**ACTIVITY:** Go through the data below and return each line where the string "article" occurs.

**DATA RECORDS:**

········

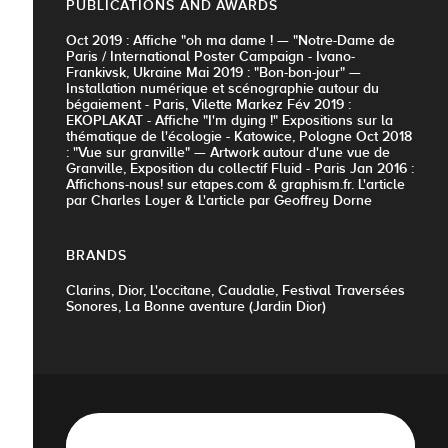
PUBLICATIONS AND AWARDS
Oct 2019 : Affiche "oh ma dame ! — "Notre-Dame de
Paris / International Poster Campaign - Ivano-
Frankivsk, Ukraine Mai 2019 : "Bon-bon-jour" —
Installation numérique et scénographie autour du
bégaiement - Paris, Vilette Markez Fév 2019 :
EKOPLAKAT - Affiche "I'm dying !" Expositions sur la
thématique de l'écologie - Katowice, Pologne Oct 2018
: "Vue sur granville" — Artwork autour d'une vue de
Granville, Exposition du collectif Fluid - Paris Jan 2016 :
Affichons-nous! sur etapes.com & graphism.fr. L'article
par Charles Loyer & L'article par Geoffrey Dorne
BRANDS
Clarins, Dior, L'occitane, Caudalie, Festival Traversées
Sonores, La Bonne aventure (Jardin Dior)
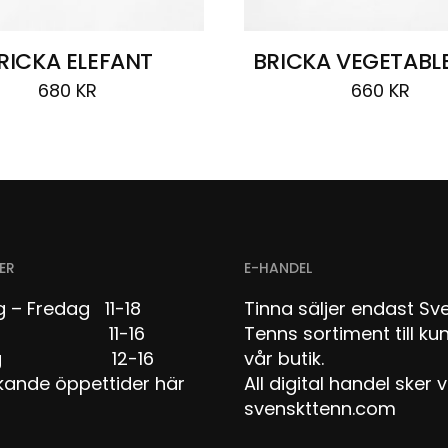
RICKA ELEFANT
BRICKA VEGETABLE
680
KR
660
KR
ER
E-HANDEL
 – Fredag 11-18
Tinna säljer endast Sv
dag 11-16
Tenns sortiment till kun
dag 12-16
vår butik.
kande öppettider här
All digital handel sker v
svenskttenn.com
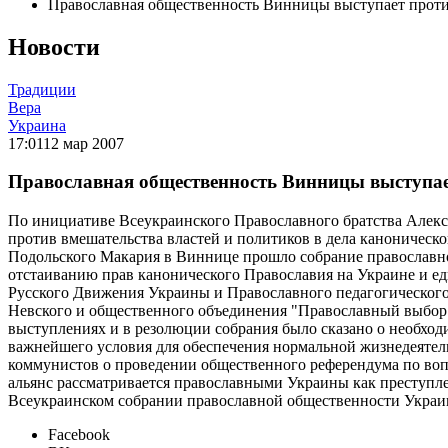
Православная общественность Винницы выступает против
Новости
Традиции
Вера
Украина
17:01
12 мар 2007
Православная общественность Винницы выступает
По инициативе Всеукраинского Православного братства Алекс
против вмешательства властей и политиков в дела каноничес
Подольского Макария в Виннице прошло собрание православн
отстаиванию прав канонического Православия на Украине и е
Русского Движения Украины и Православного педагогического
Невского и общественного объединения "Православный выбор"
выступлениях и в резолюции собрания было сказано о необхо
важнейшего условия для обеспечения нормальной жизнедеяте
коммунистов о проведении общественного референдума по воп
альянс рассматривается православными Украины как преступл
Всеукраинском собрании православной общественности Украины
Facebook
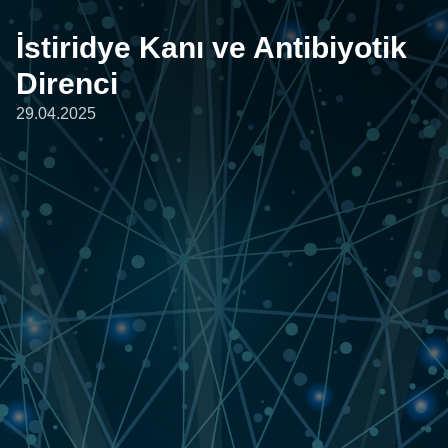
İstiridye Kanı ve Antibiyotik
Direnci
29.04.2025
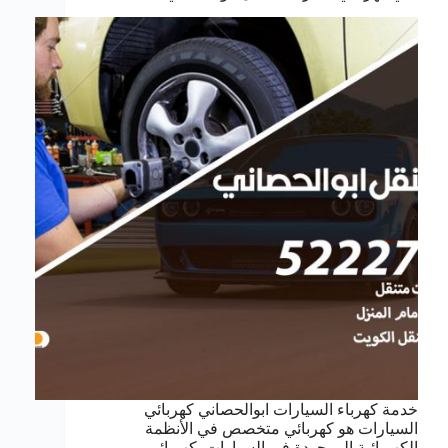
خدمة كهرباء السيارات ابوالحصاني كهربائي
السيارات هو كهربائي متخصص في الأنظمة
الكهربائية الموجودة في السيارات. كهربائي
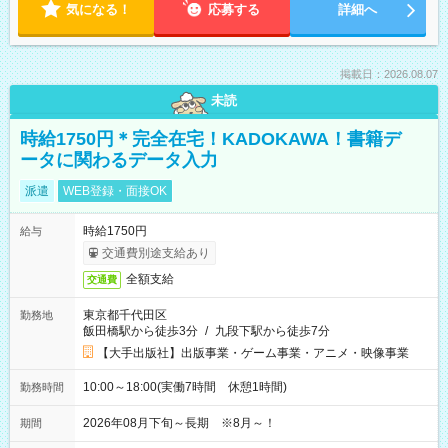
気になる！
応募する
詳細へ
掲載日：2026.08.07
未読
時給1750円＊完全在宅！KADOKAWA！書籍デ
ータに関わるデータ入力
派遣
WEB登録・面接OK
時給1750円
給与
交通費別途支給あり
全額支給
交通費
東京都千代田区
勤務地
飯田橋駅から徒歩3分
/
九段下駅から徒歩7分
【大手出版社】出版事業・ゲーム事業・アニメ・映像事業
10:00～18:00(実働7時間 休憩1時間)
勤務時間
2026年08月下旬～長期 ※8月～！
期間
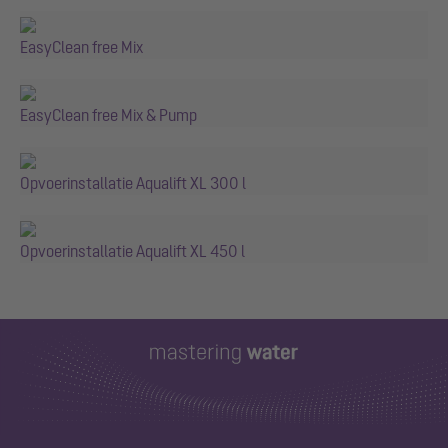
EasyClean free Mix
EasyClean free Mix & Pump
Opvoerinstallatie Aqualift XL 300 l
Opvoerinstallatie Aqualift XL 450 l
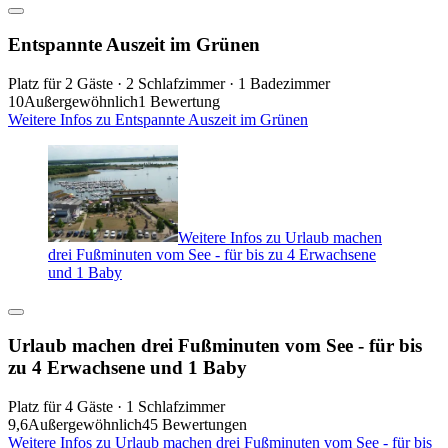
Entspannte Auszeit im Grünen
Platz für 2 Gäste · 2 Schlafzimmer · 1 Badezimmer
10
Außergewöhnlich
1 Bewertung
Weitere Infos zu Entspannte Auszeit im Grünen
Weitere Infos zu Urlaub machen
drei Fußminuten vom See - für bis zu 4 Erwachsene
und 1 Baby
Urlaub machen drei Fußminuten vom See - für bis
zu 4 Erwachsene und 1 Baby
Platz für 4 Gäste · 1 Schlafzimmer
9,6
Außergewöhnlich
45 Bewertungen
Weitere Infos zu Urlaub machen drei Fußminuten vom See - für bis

········

**ANSWER:**
Affichons-nous! sur etapes.com & graphism.fr. L'article
par Charles Loyer & L'article par Geoffrey Dorne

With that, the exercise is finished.